Recombinant PvANR1 activity was assayed in vitro at 30 °C in a final volume of 400 μL. PvANR1 activity was directly proportional to the amount of recombinant enzyme added (within the 10–90 μg range) to the assay mixture and time (2 to10 min). Unless otherwise mentioned, assays included 50 mM 4-(2-hydroxyethyl)piperazine-1-ethanesulfonic acid (pH 7.0), 800 μM NADPH, 100 μM cyanidin chloride (Extrasynthese), 50 μg recombinant PvANR1, and 5% (v/v) methanol. Cyanidin chloride was freshly prepared in 96% (v/v) methanol containing 0.4 mM of methane sulfonate buffer (pH 2.0), and reactions were initiated by their addition to the assay mixture and incubated for 10 min at 30 °C. All assays were terminated by the addition of ethyl acetate (500 μL), and reaction products were partitioned into the organic phase by vortexing for 30 s and centrifugation at 18800 x g for 1 min. Upon removal of the organic phase, the aqueous phase was re-extracted with ethyl acetate as described above. The organic layers from the successive extractions were pooled and dried under a stream of argon gas at room temperature. As a control, assays were performed in the absence of recombinant PvANR1.
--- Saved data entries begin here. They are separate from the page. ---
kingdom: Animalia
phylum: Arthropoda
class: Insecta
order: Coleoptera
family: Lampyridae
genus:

The dried reaction residue was resuspended in 100 μL of methanol, filtered with 0.45 μm polytetrafluoroethylene syringe filter (Mandel Scientific Company Inc.), and 5 μL injections were separated on a Kinetex pentafluorophenyl column (100 × 4.6 mm, 2.6 μm Phenomenex, Torrence, California, USA) coupled to an Agilent 1200 HPLC-DAD system. The reaction products were eluted with a gradient of solvent B (CH3CN:C2HF3O2, 99.9:0.1, v/v) in solvent A (H2O:CH3CN:C2HF3O2, 90:9.9:0.1, v/v/v) of 0–25%, 0–10 min; 25–81.8%, 10–20 min; and 81.8–100%, 20–25 min at a flow rate of 0.8 mL min−1. In assays containing cyanidin, peaks corresponding to catechin (retention time = 3.9 min) and epicatechin (retention time = 4.7 min) were detected at 280 nm. In either case, retention times and UV spectra were compared to known amounts of authentic (+)-catechin and (−)-epicatechin standards (both from Extrasynthese). Kinetic parameters were estimated using non-linear regression models available in SigmaPlot (version 12.3) Enzyme Kinetics Module.

Seed germination analysis

Seed germination assays were performed essentially as described previously [60]. Aged seeds (previously stored at 4 °C for 48 months) of both cranberry bean RILs were washed with 70% (v/v) ethanol for 2 min, followed by three successive rinses with sterile water (1 min each). Seeds were dried for 15 min in a sterile cabinet. For each RIL, 104 seeds were sown on 13 plates containing agar medium, and then these were incubated at 25 °C under darkness for 9 days in an environment-controlled chamber. Seeds were analyzed daily for evidence of radicle emergence, the first physical sign of germination. This experiment was performed in triplicate. For statistical comparison of seed germination percentages across both RILs, a one-way analysis of variance was performed with SAS v 9.4 (proc mixed method) and means were compared with the least significant difference method at α = 0.05 level.